Convert Word to HTML- and some text are at wrong place

Hi there

I used aspose word to convet Word files to HTML format
I found that there are some texts are at wrong place in the result.
(At the table of 2nd and 3rd pages)

Please check my code and the attachment.

try
{
    Document doc = new Document("20141008 Pusheen表格格.docx");
    Document pageDoc;
    LayoutCollector layoutCollector;
    DocumentPageSplitter splitter;
    ByteArrayOutputStream output = new ByteArrayOutputStream();
    HtmlSaveOptions saveOp = new HtmlSaveOptions();
    saveOp.setExportImagesAsBase64(true);
    saveOp.setExportTextInputFormFieldAsText(false);
    saveOp.setExportTocPageNumbers(true);
    saveOp.setExportPageSetup(true);
    saveOp.setExportDocumentProperties(true);
    saveOp.setExportRelativeFontSize(false);
    saveOp.setUpdateFields(true);
    layoutCollector = new LayoutCollector(doc);
    doc.updatePageLayout();
    splitter = new DocumentPageSplitter(layoutCollector);

    byte[] outputContent;
    String outputPath = "";
    String blockId = UUID.randomUUID().toString();

    File outputDir = new File(outputPath + "/" + blockId + "/");
    if (!outputDir.exists())
        outputDir.mkdir();
    ByteArrayOutputStream testOut = new ByteArrayOutputStream();

    for (int page = 1; page <= doc.getPageCount(); page++)
    {
        System.out.println("page:" + page);
        pageDoc = splitter.getDocumentOfPage(page);
        Document onepageDoc = splitter.getDocumentOfPage(1);

        testOut.reset();
        output.reset();

        pageDoc.save(output, saveOp);
        outputContent = output.toByteArray();
        IOUtils.write(outputContent, new FileOutputStream(outputPath + "/" + blockId + "/" + page + ".html"));

    }

}
catch (Exception e)
{
    e.printStackTrace();
}

Hi Cheng,

Thanks for your inquiry. We have made a slight change in your code, removed empty paragraphs from your document before converting it to HTML. Now the output consists of two pages, please find attached the resultant HTML documents for your reference. We have noticed that in fourth column of first page text characters are split on separate lines and number list in second last column is restarted from 1 on second page. Please check and confirm, so we will log the issues in our issue tracking system.

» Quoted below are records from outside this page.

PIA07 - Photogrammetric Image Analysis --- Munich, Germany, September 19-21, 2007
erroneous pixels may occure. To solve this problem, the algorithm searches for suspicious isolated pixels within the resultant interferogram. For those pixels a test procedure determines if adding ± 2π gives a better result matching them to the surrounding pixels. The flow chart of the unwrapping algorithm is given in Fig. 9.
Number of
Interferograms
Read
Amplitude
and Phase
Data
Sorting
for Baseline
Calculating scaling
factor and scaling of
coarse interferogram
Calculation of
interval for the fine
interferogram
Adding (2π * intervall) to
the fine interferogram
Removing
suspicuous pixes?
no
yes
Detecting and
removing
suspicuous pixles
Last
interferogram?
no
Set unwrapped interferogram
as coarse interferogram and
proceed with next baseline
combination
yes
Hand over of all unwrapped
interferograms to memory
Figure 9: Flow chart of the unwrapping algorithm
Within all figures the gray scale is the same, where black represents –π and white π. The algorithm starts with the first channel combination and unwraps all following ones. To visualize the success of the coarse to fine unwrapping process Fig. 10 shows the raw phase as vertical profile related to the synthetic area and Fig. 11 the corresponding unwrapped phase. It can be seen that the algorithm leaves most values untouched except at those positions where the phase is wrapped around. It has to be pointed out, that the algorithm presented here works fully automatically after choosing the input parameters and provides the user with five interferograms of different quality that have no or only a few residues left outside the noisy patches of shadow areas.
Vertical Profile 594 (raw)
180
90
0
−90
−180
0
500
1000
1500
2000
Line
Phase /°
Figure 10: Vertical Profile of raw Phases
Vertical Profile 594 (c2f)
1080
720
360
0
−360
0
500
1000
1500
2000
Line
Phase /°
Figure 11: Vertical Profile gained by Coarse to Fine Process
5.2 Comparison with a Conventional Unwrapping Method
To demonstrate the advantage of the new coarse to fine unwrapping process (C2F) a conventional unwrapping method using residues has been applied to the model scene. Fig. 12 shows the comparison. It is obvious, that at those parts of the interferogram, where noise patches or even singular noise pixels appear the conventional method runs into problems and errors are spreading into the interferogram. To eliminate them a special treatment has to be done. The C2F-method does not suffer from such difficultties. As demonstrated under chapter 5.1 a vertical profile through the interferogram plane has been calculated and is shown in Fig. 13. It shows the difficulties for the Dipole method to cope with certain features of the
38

Document doc = new Document("20141008+Pusheen表格格.docx");
// "D:/Downloads/MAYJIANG_HAWAY_Improvement_2+2011.03.01.doc");
for (Paragraph paragraph : (Iterable)doc.getChildNodes(
NodeType.PARAGRAPH, true))
{
    if (paragraph.toString(com.aspose.words.SaveFormat.TEXT).trim().equals(""))
    {
        if (paragraph.hasChildNodes())
            continue;
        paragraph.remove();
    }
}

Best Regards,

Hi

With the change of the code, the issue you mentioned exists,
along with the other issue that the splitting of the table across 2 pages is different from the original Word file.

I would like to take the issue of number-list restarting to another post, for tracking separately.
The numbering after page splitting is different from origin Word file

Hi Cheng,

Thanks for your feedback. We have logged a ticket WORDSJAVA-1564 against word splitting issue on multiple lines in our issue tracking system for further investigation and rectification. We will notify you as soon as it is resolved.

We are sorry for the inconvenience.

Best Regards,